REQUIREMENT: Print the entries exactly; no image belongs in the copy.

↓

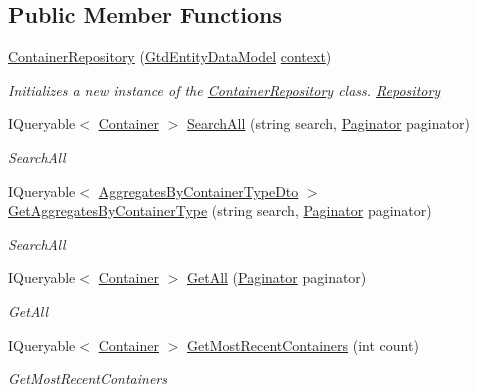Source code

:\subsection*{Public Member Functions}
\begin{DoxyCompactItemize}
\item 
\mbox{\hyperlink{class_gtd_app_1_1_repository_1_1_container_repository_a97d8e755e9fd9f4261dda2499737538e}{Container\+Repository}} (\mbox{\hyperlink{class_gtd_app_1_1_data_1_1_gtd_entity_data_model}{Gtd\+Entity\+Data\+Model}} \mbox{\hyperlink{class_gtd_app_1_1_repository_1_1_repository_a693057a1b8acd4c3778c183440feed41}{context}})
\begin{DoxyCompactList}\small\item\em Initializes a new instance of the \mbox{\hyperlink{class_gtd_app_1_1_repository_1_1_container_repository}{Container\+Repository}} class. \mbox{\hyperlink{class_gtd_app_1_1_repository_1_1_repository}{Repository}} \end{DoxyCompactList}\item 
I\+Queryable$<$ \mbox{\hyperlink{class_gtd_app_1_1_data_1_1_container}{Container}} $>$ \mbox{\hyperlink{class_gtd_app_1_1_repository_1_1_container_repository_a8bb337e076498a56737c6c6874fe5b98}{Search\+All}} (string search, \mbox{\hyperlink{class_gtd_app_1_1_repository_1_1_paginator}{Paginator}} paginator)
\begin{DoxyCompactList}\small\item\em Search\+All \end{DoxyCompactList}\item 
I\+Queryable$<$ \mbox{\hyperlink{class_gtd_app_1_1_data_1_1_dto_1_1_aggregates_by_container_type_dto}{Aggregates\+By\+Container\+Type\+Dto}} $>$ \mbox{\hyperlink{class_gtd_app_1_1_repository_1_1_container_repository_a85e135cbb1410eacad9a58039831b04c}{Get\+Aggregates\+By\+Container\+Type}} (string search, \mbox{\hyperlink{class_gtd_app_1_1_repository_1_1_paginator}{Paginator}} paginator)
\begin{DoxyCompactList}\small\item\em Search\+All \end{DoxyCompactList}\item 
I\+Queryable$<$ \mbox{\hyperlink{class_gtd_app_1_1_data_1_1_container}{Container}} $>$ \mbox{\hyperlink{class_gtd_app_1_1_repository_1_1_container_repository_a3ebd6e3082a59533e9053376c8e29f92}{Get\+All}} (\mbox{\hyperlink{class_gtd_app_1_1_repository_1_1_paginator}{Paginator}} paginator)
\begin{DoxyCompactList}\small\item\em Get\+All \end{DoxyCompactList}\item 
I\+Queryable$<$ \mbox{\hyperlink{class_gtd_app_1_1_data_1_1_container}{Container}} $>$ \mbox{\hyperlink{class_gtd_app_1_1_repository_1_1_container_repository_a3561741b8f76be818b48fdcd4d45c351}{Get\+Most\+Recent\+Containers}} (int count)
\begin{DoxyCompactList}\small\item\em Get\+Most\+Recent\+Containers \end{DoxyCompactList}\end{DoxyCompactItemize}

↑

RESULT OF THE EXERCISE:
Source code

:\subsection*{Public Member Functions}
\begin{DoxyCompactItemize}
\item 
\mbox{\hyperlink{class_gtd_app_1_1_repository_1_1_container_repository_a97d8e755e9fd9f4261dda2499737538e}{Container\+Repository}} (\mbox{\hyperlink{class_gtd_app_1_1_data_1_1_gtd_entity_data_model}{Gtd\+Entity\+Data\+Model}} \mbox{\hyperlink{class_gtd_app_1_1_repository_1_1_repository_a693057a1b8acd4c3778c183440feed41}{context}})
\begin{DoxyCompactList}\small\item\em Initializes a new instance of the \mbox{\hyperlink{class_gtd_app_1_1_repository_1_1_container_repository}{Container\+Repository}} class. \mbox{\hyperlink{class_gtd_app_1_1_repository_1_1_repository}{Repository}} \end{DoxyCompactList}\item 
I\+Queryable$<$ \mbox{\hyperlink{class_gtd_app_1_1_data_1_1_container}{Container}} $>$ \mbox{\hyperlink{class_gtd_app_1_1_repository_1_1_container_repository_a8bb337e076498a56737c6c6874fe5b98}{Search\+All}} (string search, \mbox{\hyperlink{class_gtd_app_1_1_repository_1_1_paginator}{Paginator}} paginator)
\begin{DoxyCompactList}\small\item\em Search\+All \end{DoxyCompactList}\item 
I\+Queryable$<$ \mbox{\hyperlink{class_gtd_app_1_1_data_1_1_dto_1_1_aggregates_by_container_type_dto}{Aggregates\+By\+Container\+Type\+Dto}} $>$ \mbox{\hyperlink{class_gtd_app_1_1_repository_1_1_container_repository_a85e135cbb1410eacad9a58039831b04c}{Get\+Aggregates\+By\+Container\+Type}} (string search, \mbox{\hyperlink{class_gtd_app_1_1_repository_1_1_paginator}{Paginator}} paginator)
\begin{DoxyCompactList}\small\item\em Search\+All \end{DoxyCompactList}\item 
I\+Queryable$<$ \mbox{\hyperlink{class_gtd_app_1_1_data_1_1_container}{Container}} $>$ \mbox{\hyperlink{class_gtd_app_1_1_repository_1_1_container_repository_a3ebd6e3082a59533e9053376c8e29f92}{Get\+All}} (\mbox{\hyperlink{class_gtd_app_1_1_repository_1_1_paginator}{Paginator}} paginator)
\begin{DoxyCompactList}\small\item\em Get\+All \end{DoxyCompactList}\item 
I\+Queryable$<$ \mbox{\hyperlink{class_gtd_app_1_1_data_1_1_container}{Container}} $>$ \mbox{\hyperlink{class_gtd_app_1_1_repository_1_1_container_repository_a3561741b8f76be818b48fdcd4d45c351}{Get\+Most\+Recent\+Containers}} (int count)
\begin{DoxyCompactList}\small\item\em Get\+Most\+Recent\+Containers \end{DoxyCompactList}\end{DoxyCompactItemize}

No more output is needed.